#### EXTRACTED RECORDS:
————

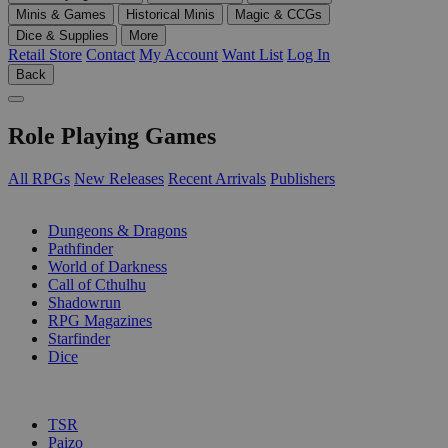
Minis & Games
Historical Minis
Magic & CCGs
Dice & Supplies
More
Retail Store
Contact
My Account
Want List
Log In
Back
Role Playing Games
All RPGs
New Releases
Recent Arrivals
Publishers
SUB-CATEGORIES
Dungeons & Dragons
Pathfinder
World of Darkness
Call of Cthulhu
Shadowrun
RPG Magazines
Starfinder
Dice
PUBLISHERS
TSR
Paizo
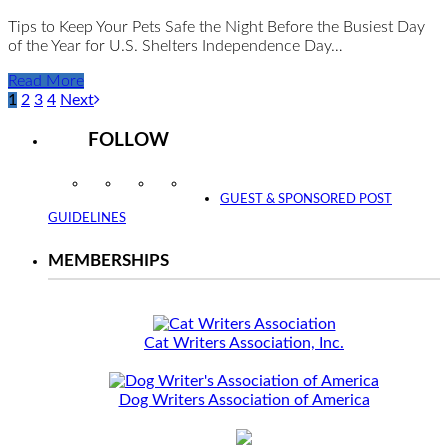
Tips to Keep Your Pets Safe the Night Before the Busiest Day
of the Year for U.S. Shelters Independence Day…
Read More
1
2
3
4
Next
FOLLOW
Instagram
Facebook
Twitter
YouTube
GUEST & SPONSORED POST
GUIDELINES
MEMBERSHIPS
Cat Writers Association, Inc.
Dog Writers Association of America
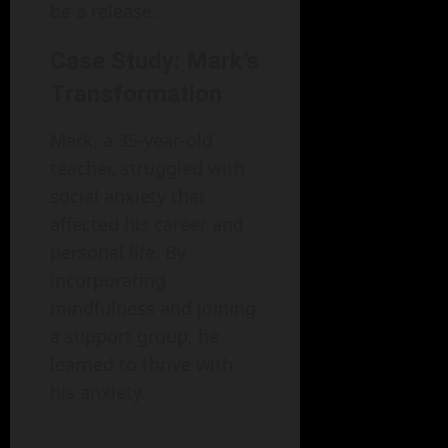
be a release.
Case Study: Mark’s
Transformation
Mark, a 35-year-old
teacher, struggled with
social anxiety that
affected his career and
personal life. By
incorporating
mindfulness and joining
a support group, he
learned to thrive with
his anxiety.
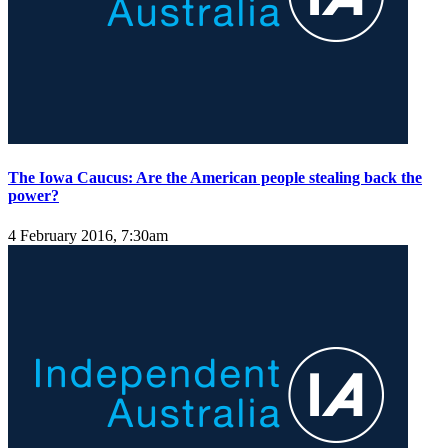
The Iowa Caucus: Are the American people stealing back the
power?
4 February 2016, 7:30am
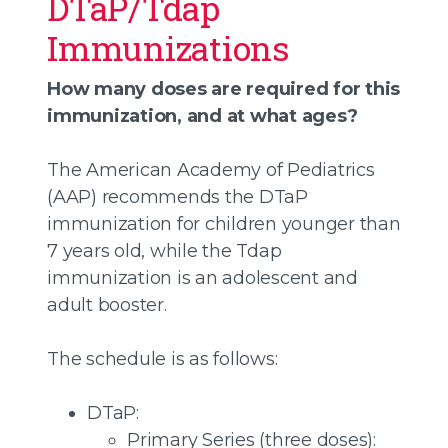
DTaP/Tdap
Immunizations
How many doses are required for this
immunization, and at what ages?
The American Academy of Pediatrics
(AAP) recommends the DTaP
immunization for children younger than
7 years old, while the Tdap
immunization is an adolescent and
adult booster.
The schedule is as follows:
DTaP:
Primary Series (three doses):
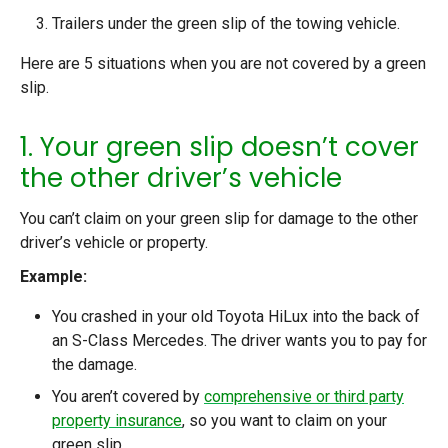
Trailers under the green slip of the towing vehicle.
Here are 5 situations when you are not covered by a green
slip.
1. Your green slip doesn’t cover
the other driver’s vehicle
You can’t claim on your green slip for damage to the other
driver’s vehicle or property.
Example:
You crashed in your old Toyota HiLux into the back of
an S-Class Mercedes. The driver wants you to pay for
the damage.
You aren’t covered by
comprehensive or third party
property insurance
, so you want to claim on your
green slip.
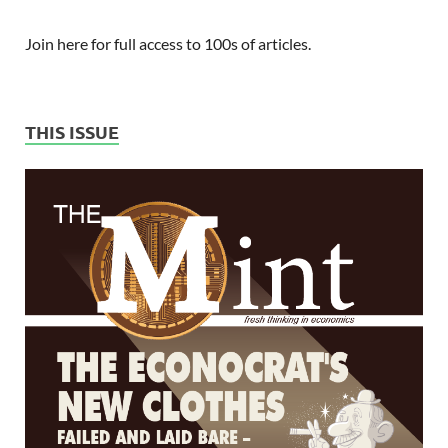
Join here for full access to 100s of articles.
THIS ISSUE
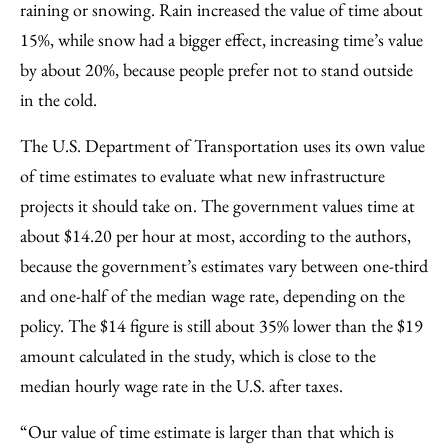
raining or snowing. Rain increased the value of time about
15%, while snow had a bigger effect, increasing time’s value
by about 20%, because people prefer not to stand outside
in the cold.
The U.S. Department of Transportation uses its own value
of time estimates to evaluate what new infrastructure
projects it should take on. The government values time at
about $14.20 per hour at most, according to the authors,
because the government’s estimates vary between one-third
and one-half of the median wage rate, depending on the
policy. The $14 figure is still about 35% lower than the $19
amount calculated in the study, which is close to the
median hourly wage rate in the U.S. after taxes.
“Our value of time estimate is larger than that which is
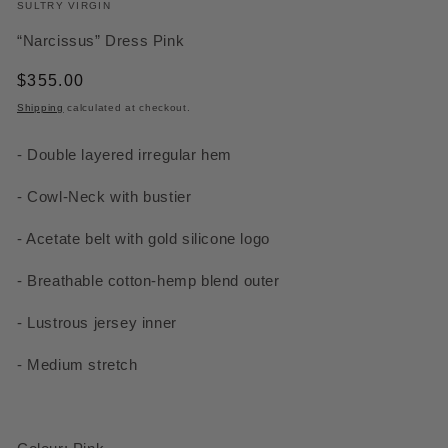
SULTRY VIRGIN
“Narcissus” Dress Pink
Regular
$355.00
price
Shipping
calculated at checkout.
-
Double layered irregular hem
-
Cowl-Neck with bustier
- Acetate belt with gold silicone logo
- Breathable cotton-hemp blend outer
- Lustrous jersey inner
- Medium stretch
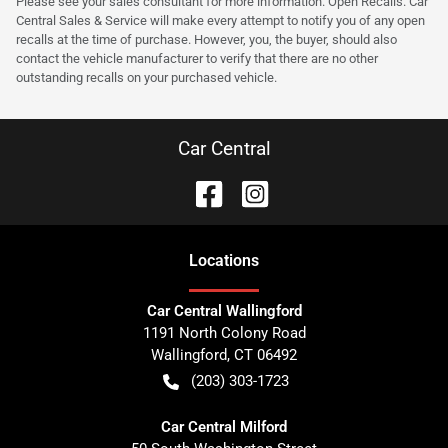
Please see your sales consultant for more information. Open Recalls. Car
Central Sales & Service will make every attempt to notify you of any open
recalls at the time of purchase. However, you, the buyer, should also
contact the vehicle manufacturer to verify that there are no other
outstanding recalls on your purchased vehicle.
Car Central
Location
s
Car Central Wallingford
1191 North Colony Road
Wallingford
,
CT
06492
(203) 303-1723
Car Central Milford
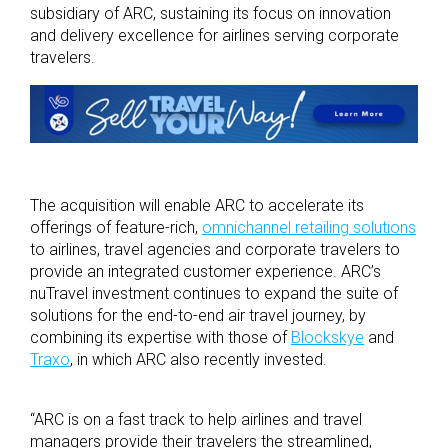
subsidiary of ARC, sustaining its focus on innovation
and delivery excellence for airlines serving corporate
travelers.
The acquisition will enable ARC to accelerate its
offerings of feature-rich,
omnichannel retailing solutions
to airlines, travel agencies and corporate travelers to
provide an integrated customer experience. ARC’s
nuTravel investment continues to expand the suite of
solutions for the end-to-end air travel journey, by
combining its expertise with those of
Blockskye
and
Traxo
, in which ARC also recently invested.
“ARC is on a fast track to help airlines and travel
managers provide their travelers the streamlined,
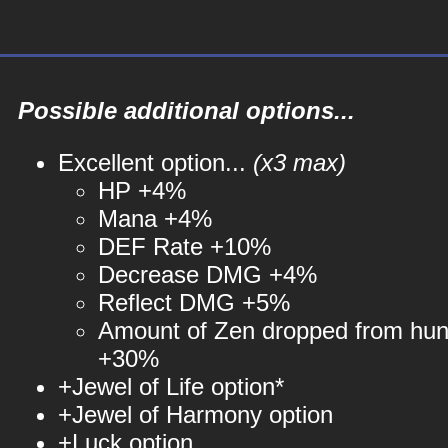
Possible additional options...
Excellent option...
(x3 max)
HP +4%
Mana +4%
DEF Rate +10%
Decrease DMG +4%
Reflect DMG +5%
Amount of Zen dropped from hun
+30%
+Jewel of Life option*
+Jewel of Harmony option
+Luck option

————

#### WHAT YOU WILL DO:
Count the lines in the items above that contain the string "time", and reply with only that number.

#### ANSWER BOX:
6